ITR-U updated return under section 139(8A): the 4-year window, the 25 to 70 per cent additional tax, and when filing is worth it
By Rashim Gupta & Aniruddh Bhatia · · Income Tax
The Updated Return (ITR-U) under section 139(8A) is one of the most pragmatic compliance instruments in Indian tax law. Introduced by Finance Act 2022 with a 24-month window, extended to 48 months by Finance Act 2024, it gives taxpayers a clean voluntary-disclosure pathway long after the conventional belated and revised return windows have closed.
For taxpayers reading this in May 2026, ITR-U is currently available for FY 2022-23 (AY 2023-24), FY 2023-24 (AY 2024-25), and FY 2024-25 (AY 2025-26). FY 2025-26 (AY 2026-27) is not yet eligible, the original or belated return must be filed first under section 139(1) or 139(4), and then ITR-U can be used after the 31 December 2026 belated window closes if any correction is needed.
This post walks through the additional tax slabs, the five disqualifying situations, the difference from belated and revised returns, the section 270A penalty exposure that ITR-U avoids, and the practical decision framework for whether to file.
The legal architecture
Section 139(8A) of the Income-tax Act 1961 reads (in plain summary): any person, whether or not they have filed a return for the relevant assessment year, may file an updated return at any time within 48 months from the end of that assessment year, in the prescribed form and manner, on payment of the additional tax under section 140B.
Form ITR-U is the prescribed single form. It is filed in addition to (not in place of) the original or belated return for that year. Multiple ITR-Us can technically be filed for the same year, but each subsequent filing must add to the prior one, never reduce it.

• • • • • • •

◆ EXERCISE TASK 1:
Answer these questions from the ITR-U post:
(a) Which Finance Act extended the updated return window to 48 months?
(b) Under which section is the additional tax for an updated return paid?
(c) Is Form ITR-U filed in place of the original or belated return for that year?
◆ EXERCISE TASK 2: Repeat everything in the ITR-U post from "This post walks" down to "whether to file.".
◆ EXERCISE TASK 3: Recast the paragraph of the ITR-U post that begins "For taxpayers reading this in May 2026" as a short list that keeps its main facts.

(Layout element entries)
• • • • • • •

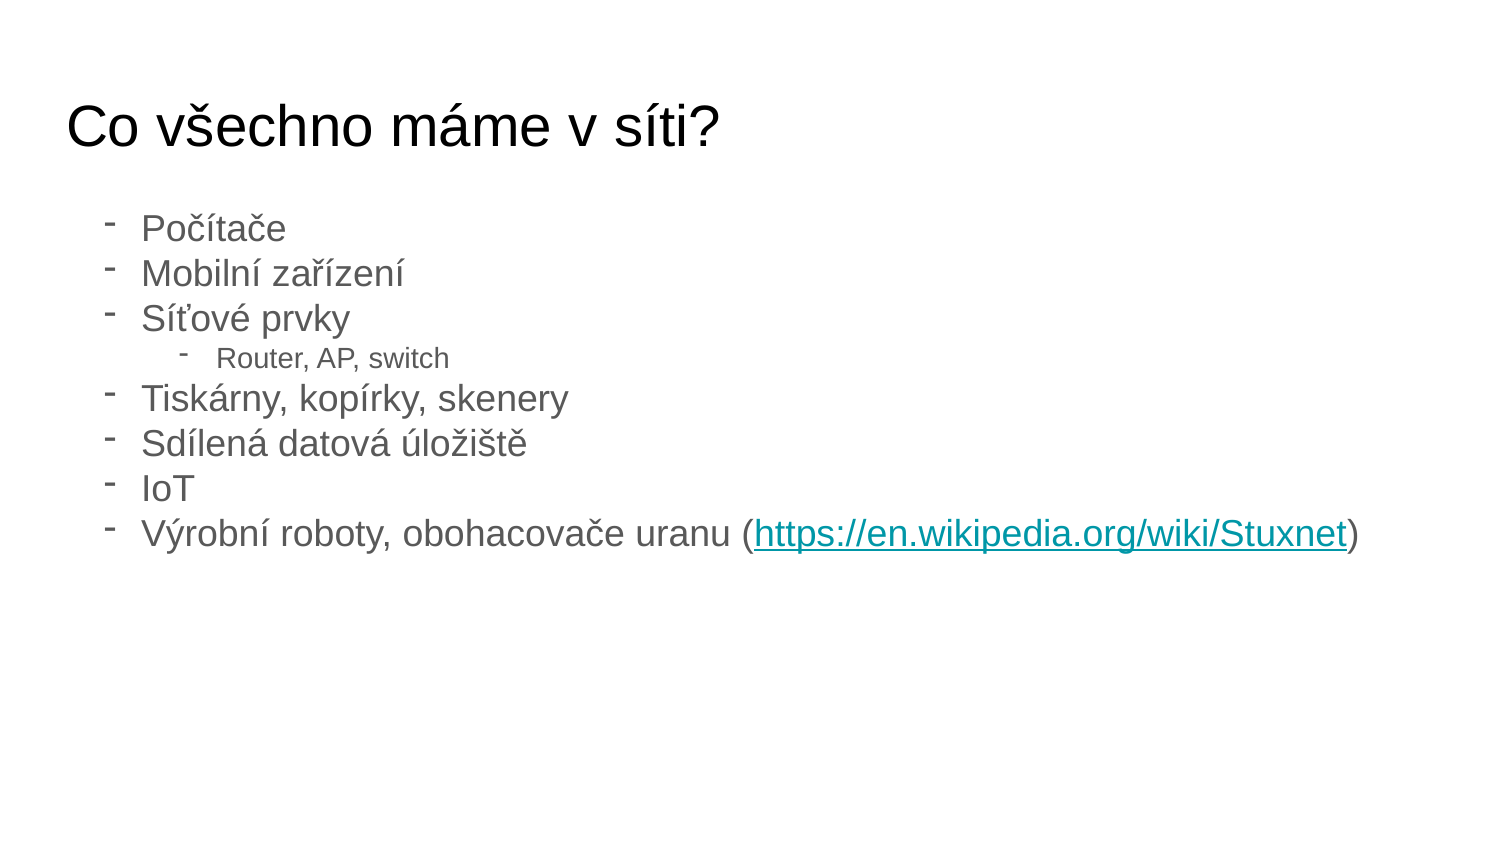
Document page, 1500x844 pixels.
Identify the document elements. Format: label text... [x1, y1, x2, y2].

title Co všechno máme v síti? [51, 72, 1449, 167]
list Počítače Mobilní zařízení Síťové prvky Router, AP, switch Tiskárny, kopírky, skenery Sdílená datová úložiště IoT Výrobní roboty, obohacovače uranu (https://en.wikipedia.org/wiki/Stuxnet) [51, 189, 1449, 750]
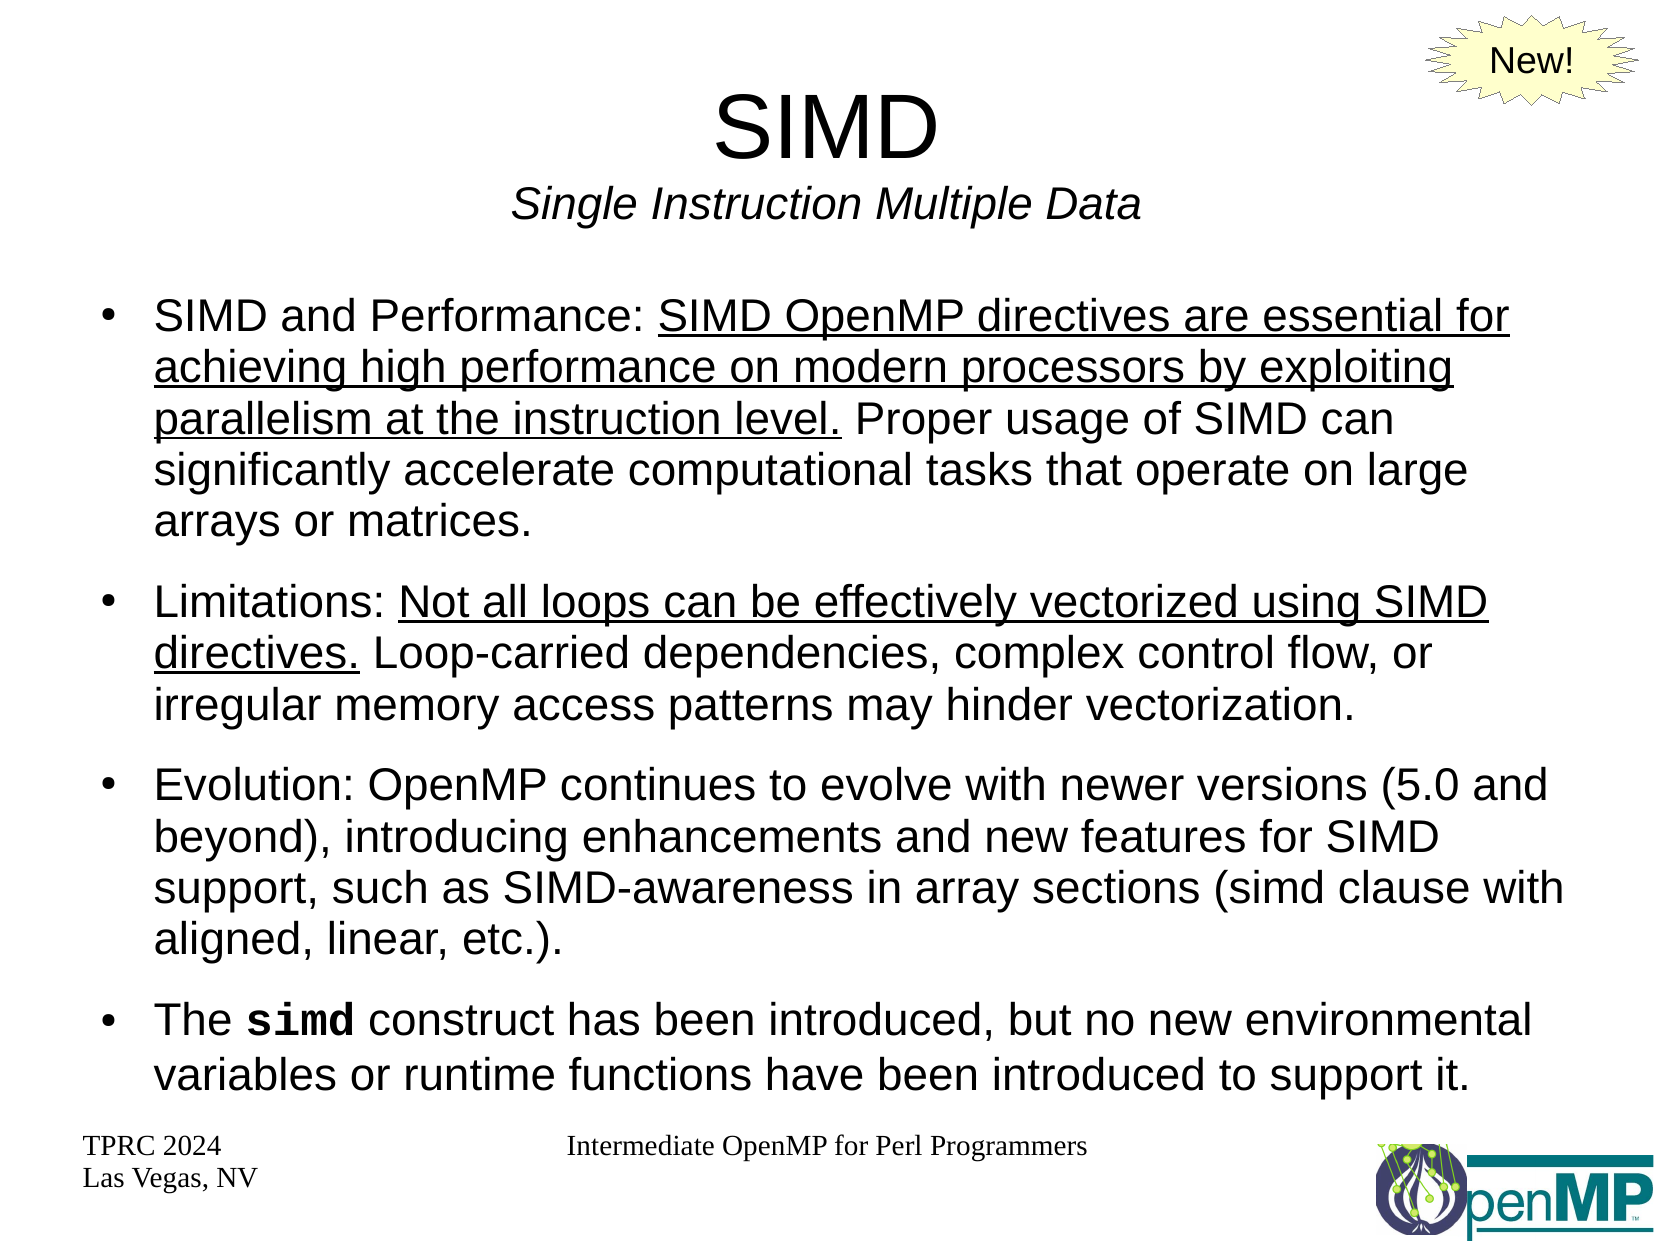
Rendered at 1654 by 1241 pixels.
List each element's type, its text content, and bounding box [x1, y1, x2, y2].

list SIMD and Performance: SIMD OpenMP directives are essential for achieving high performance on modern processors by exploiting parallelism at the instruction level. Proper usage of SIMD can significantly accelerate computational tasks that operate on large arrays or matrices. Limitations: Not all loops can be effectively vectorized using SIMD directives. Loop-carried dependencies, complex control flow, or irregular memory access patterns may hinder vectorization. Evolution: OpenMP continues to evolve with newer versions (5.0 and beyond), introducing enhancements and new features for SIMD support, such as SIMD-awareness in array sections (simd clause with aligned, linear, etc.). The simd construct has been introduced, but no new environmental variables or runtime functions have been introduced to support it. [82, 290, 1571, 1109]
picture [1376, 1144, 1654, 1241]
text_box New! [1425, 15, 1639, 106]
title SIMD Single Instruction Multiple Data [82, 49, 1571, 257]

• • • • • • •

◆ SOLUTION 1:
(a) Finance Act 2024
(b) Section 140B
(c) No, it is filed in addition to the original or belated return.

◆ SOLUTION 2:
This post walks through the additional tax slabs, the five disqualifying situations, the difference from belated and revised returns, the section 270A penalty exposure that ITR-U avoids, and the practical decision framework for whether to file.

◆ SOLUTION 3:
- As of May 2026, ITR-U can be filed for FY 2022-23 (AY 2023-24), FY 2023-24 (AY 2024-25) and FY 2024-25 (AY 2025-26).
- FY 2025-26 (AY 2026-27) is not yet eligible.
- For FY 2025-26, the original or belated return must first be filed under section 139(1) or 139(4).
- ITR-U can be used for that year after the belated window closes on 31 December 2026, if a correction is needed.